Here's a naughty and amusing little ditty tackling the current fuss over the use of so-called super-injunctions (most aren't: true super-injunctions forbid the disclosure that the injunction exists, not just the identity of the subject). It also and accidentally I presume explains why it's not a simple matter of freedom of speech.

The song shows you some pictures of well-known people who have apparently broken their marriage vows or engage in non-standard sexual activities.

So? I don't care. Nor should anybody else. Andrew Marr, Jeremy Clarkson and Peter Baynham shouldn't be moral arbiters. Marr does sometimes ask intrusive questions of politicians, and so shouldn't be hiding his own activities behind the law, but it's a marginal point. Clarkson is a repulsive clown, but who he sleeps with is entirely immaterial. Peter Baynham's a comedian. I get very uncomfortable with the News of the World (currently neck-deep in illegal activities) claiming that exposing the extra-marital affairs of minor actresses and entertainers for the lascivious drooling of their readers constitutes freedom of speech.

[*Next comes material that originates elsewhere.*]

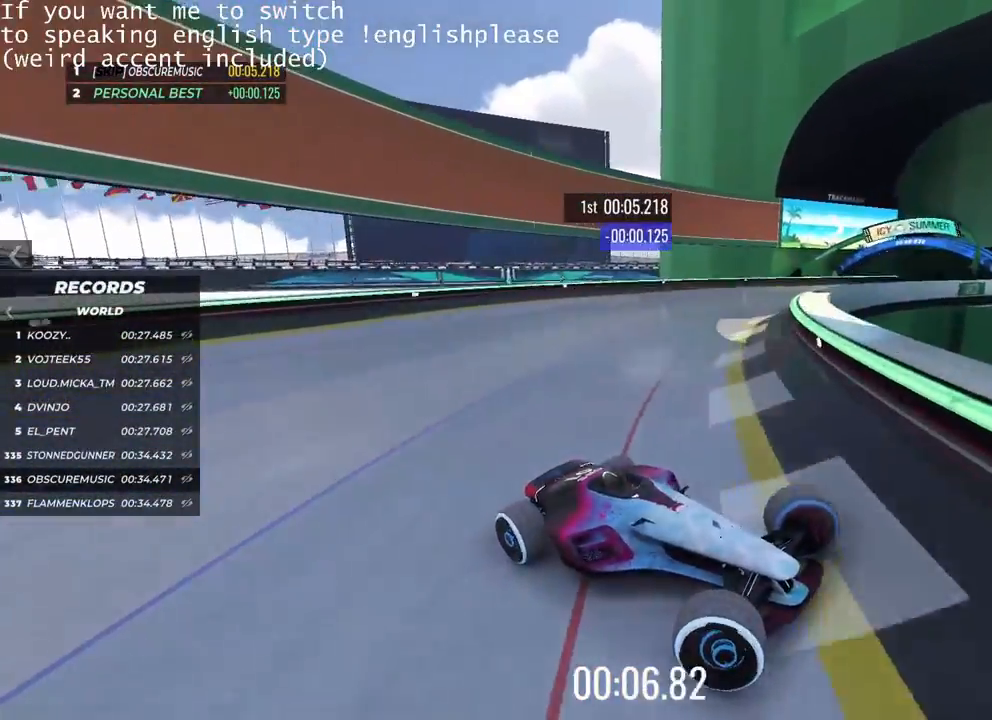
{"keys": ["left", "up"], "events": []}
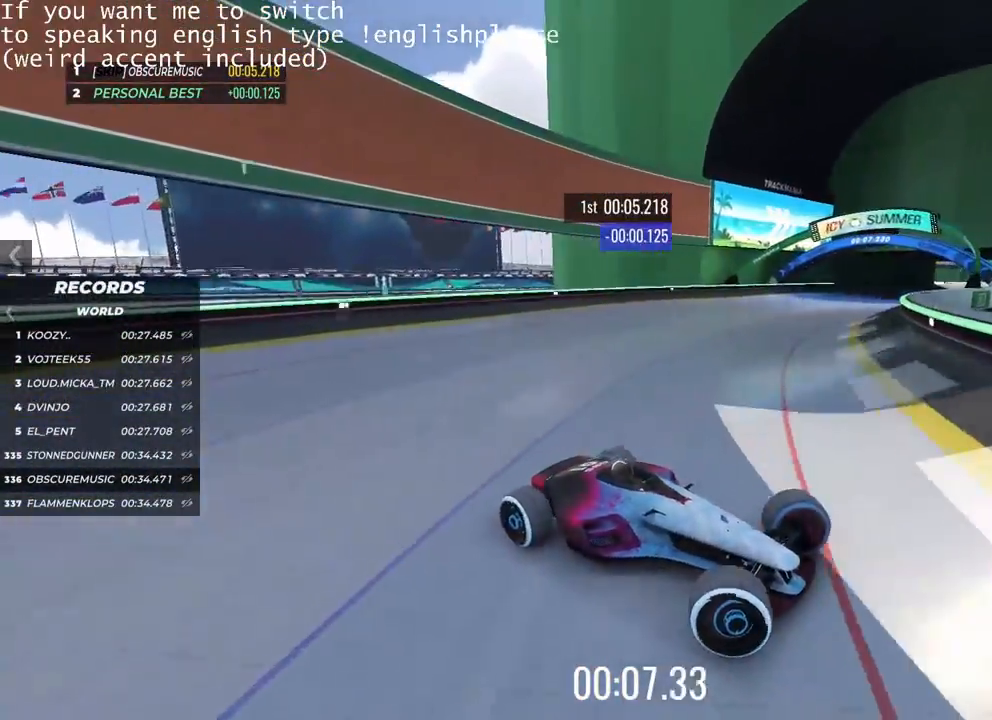
{"keys": ["left", "up"], "events": []}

The only super-injunction that's utterly indefensible is the one given to Trafigura, the company which poisoned several thousand Africans and asked the courts to keep it out of the newspapers. That's proper abuse of the law. All the rest is hypocrisy.

The really interesting aspect of the matter is the extension of the Spycatcher affair: the British government used the courts to prevent publication of the book and extracts, but the judges held that because the book was legally available around the world, and therefore any damage was already done, publication couldn't be prevented in the UK.

With Twitter and webpages hosted all over the world, the state is being seriously eroded. One Twitter account is posting claims about which celebrities have taken out super-injunctions and why (probably incorrectly). It can't be touched by the British courts.

I've no idea where Plashing Vole is hosted - probably the US, but who knows? The courts could be used to sue me for things I say here, but Blogger probably couldn't be forced to take my pages down (though being a corporation, it'll do whatever those in power tell it to). Legal borders no longer mean anything, though Google, the Chinese government and lots of other states are trying to reinstate electronic borders.